Though some of you know that I want to slim down and have been trying ways to, I just want to clarify that by doing so doesn't mean that I am unhappy with myself and I'm definitely not wanting to change my appearance just because others called me "fat". I am still happy with who I am.

By wanting to slim down, I just want the best for myself, I'm taking care of myself so that I can live longer. Also, by wanting to slim down doesn't mean that I want to go to the extend of making myself just skin and bones only which some people think is attractive. No. I am going to be who I want to be, and how I want to look but not how people think attractive looks like. I am not born to please people in any way, I do what I want whether they like it or not.

In my perspective, living simply is just to mind your own business. Don't bother about how people live their lives, I'm sure they have something in mind for themselves. Even if they reach the lowest point in life, the only thing you can do, is to listen to them and give appropriate advice to them. You can't interfere their lives, we all need to learn how to be independent in some point of our lives.

Living simply, means that you do things you want to do. You don't do things because others are all doing it. You do what you want, and never let others affect you. Put your heart and soul into it and prove to those who tried to stop you from doing so wrong, prove to them that following the crowd is the worst idea ever and they will forever be under someone else's shadow unlike you who eventually stands out in the crowd.

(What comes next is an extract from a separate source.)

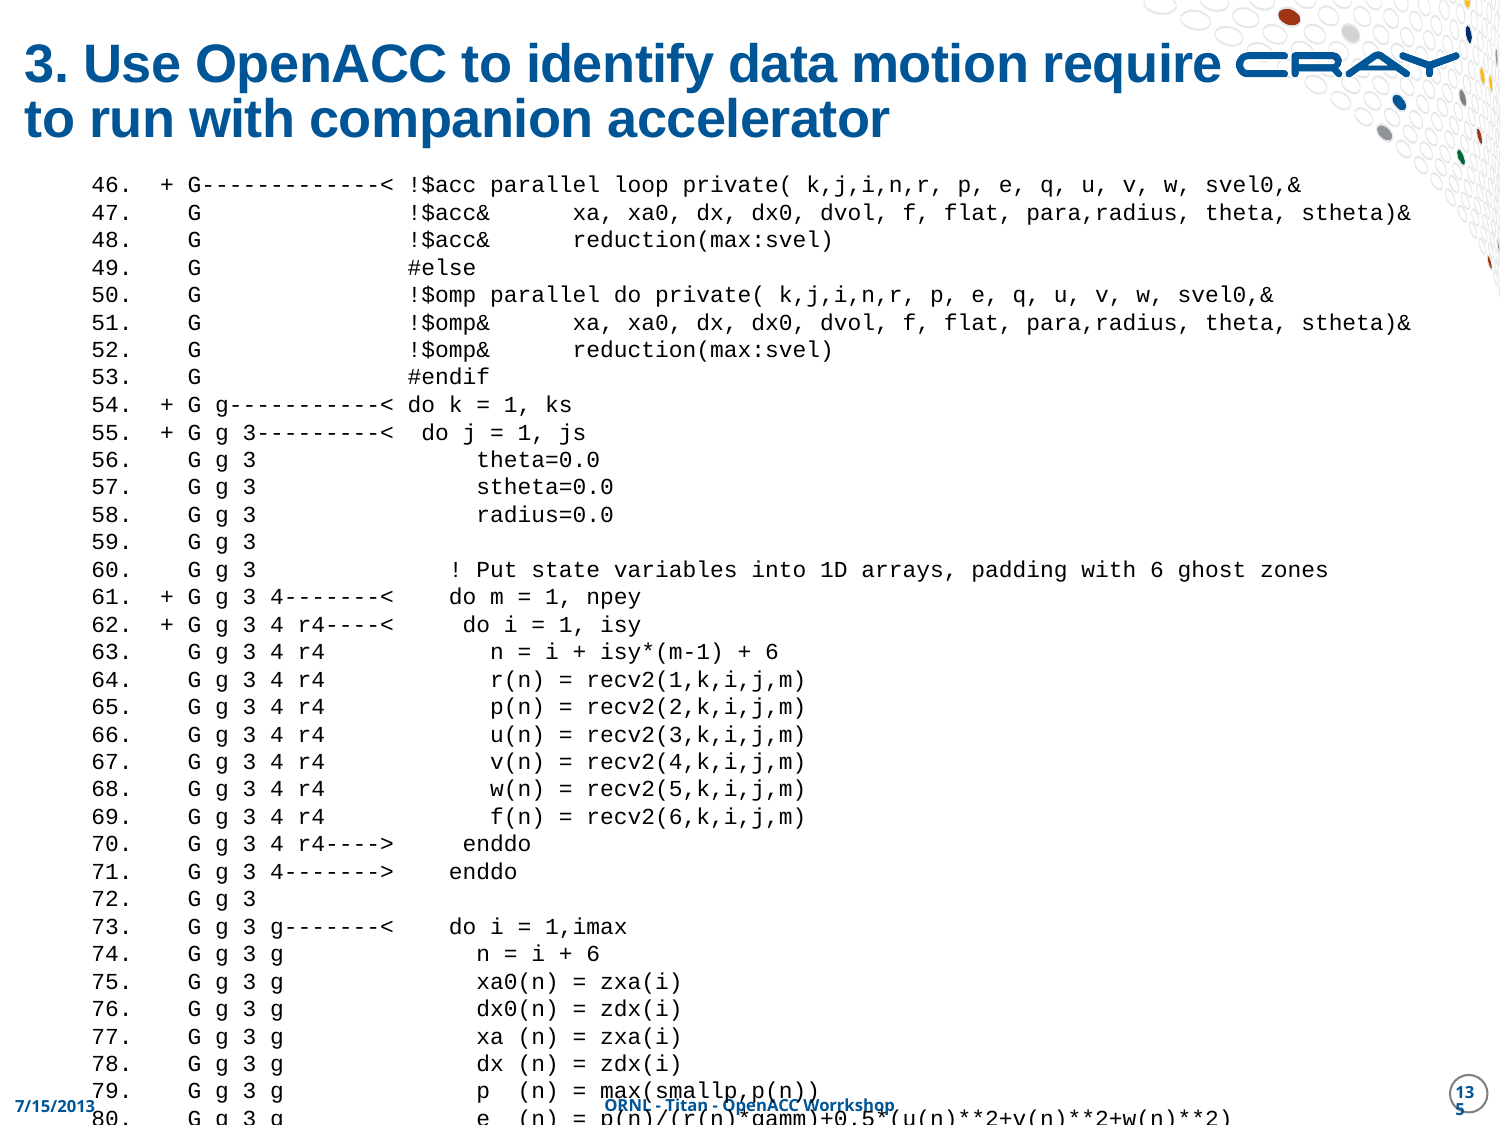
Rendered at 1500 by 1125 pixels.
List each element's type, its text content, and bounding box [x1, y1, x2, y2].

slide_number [0, 1087, 35, 1125]
title 3. Use OpenACC to identify data motion require to run with companion accelerator [24, 24, 1225, 163]
text_box 46. + G-------------< !$acc parallel loop private( k,j,i,n,r, p, e, q, u, v, w, svel0,& 47. G !$acc& xa, xa0, dx, dx0, dvol, f, flat, para,radius, theta, stheta)& 48. G !$acc& reduction(max:svel) 49. G #else 50. G !$omp parallel do private( k,j,i,n,r, p, e, q, u, v, w, svel0,& 51. G !$omp& xa, xa0, dx, dx0, dvol, f, flat, para,radius, theta, stheta)& 52. G !$omp& reduction(max:svel) 53. G #endif 54. + G g-----------< do k = 1, ks 55. + G g 3---------< do j = 1, js 56. G g 3 theta=0.0 57. G g 3 stheta=0.0 58. G g 3 radius=0.0 59. G g 3 60. G g 3 ! Put state variables into 1D arrays, padding with 6 ghost zones 61. + G g 3 4-------< do m = 1, npey 62. + G g 3 4 r4----< do i = 1, isy 63. G g 3 4 r4 n = i + isy*(m-1) + 6 64. G g 3 4 r4 r(n) = recv2(1,k,i,j,m) 65. G g 3 4 r4 p(n) = recv2(2,k,i,j,m) 66. G g 3 4 r4 u(n) = recv2(3,k,i,j,m) 67. G g 3 4 r4 v(n) = recv2(4,k,i,j,m) 68. G g 3 4 r4 w(n) = recv2(5,k,i,j,m) 69. G g 3 4 r4 f(n) = recv2(6,k,i,j,m) 70. G g 3 4 r4----> enddo 71. G g 3 4-------> enddo 72. G g 3 73. G g 3 g-------< do i = 1,imax 74. G g 3 g n = i + 6 75. G g 3 g xa0(n) = zxa(i) 76. G g 3 g dx0(n) = zdx(i) 77. G g 3 g xa (n) = zxa(i) 78. G g 3 g dx (n) = zdx(i) 79. G g 3 g p (n) = max(smallp,p(n)) 80. G g 3 g e (n) = p(n)/(r(n)*gamm)+0.5*(u(n)**2+v(n)**2+w(n)**2) 81. G g 3 g-------> enddo 82. G g 3 83. G g 3 ! Do 1D hydro update using PPMLR 84. + G g 3 gr2 Ip--> call ppmlr (svel0, sweep, nmin, nmax, ngeom, nleft, nright,r, p, e, q, u, v, w, & 85. G g 3 xa, xa0, dx, dx0, dvol, f, flat, para,radius, theta, stheta) 86. G g 3 g-------< do n = nmin-4, nmax+4 87. G g 3 g svel = max(svel,svel0(n)) 88. G g 3 g-------> enddo [35, 162, 1500, 1125]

Living simply, is being happy with whatever you have. You are only left with 10 cent in your wallet? Well, you can at least afford to make a call back home using the public phone! Left with only 1% of battery life on your phone? A great time to catch up with your friends and families! Broke your leg due to practice? Time to take a break! You have only one friend. Well at least you have a friend by your side! View things positively instead of always looking at things on the negative side!

Last but not least, do all things with kindness. Never adopt the mindset that to give, you must receive. If you always wait for people to give you back whatever you have given them, you'll never be productive because all you do is wait, wait and wait. You give because you want to, and not because you have to. When you do things out of goodwill, you'll make this world a better place to live in. People will slowly be influence by your kindness and will spread your spirit. Slowly, as more and more people adopt such spirit, we will be living in a world full of kindness, without strangers.

To summarise, to live simply, means to think simply. Don't complicate your thinkings and put yourself in a bad mood because there's so much happiness to spread around in this world.

Maybe right now, living simply isn't an easy feat, but as long as you've tried, you are somewhere near to living simply.